━━━ Selected excerpt

TPTP Axioms File: LCL007+0.ax


%------------------------------------------------------------------------------
% File     : LCL007+0 : TPTP v9.0.0. Released v3.3.0.
% Domain   : Logic Calculi (Propositional modal)
% Axioms   : Propositional modal logic rules and axioms
% Version  : [She06] axioms.
% English  :

% Refs     : [Hal]   Halleck (URL), John Halleck's Logic Systems
%          : [She06] Shen (2006), Automated Proofs of Equivalence of Modal
% Source   : [She06]
% Names    :

% Status   : Satisfiable
% Syntax   : Number of formulae    :   23 (   0 unt;   0 def)
%            Number of atoms       :   52 (   1 equ)
%            Maximal formula atoms :    4 (   2 avg)
%            Number of connectives :   29 (   0   ~;   0   |;   2   &)
%                                         (  23 <=>;   4  =>;   0  <=;   0 <~>)
%            Maximal formula depth :    6 (   4 avg)

━━━━━━

According to the TPTP axioms file header, how many formulae does LCL007+0 contain?

━━━ Material

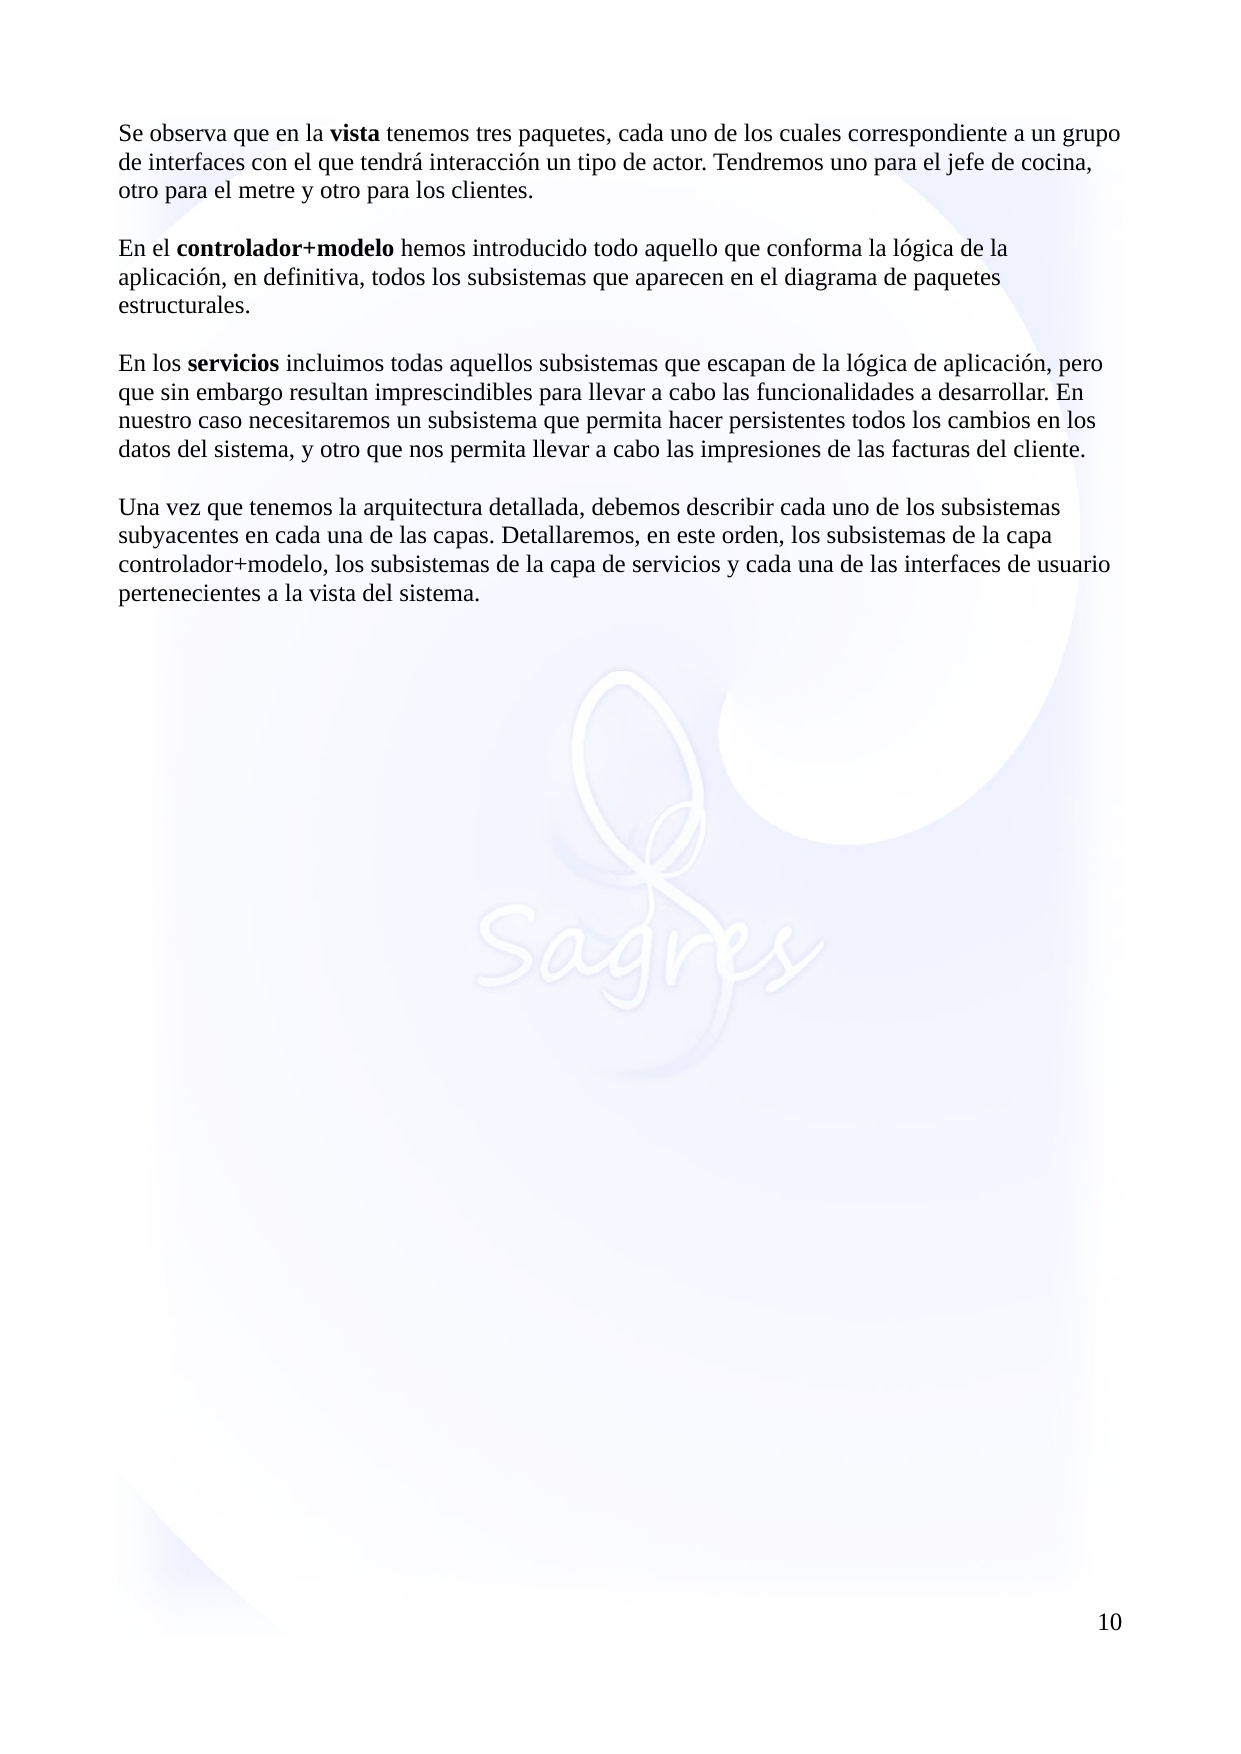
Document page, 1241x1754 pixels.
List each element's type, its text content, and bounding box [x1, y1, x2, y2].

━━━━━━

→ **Solution**: 23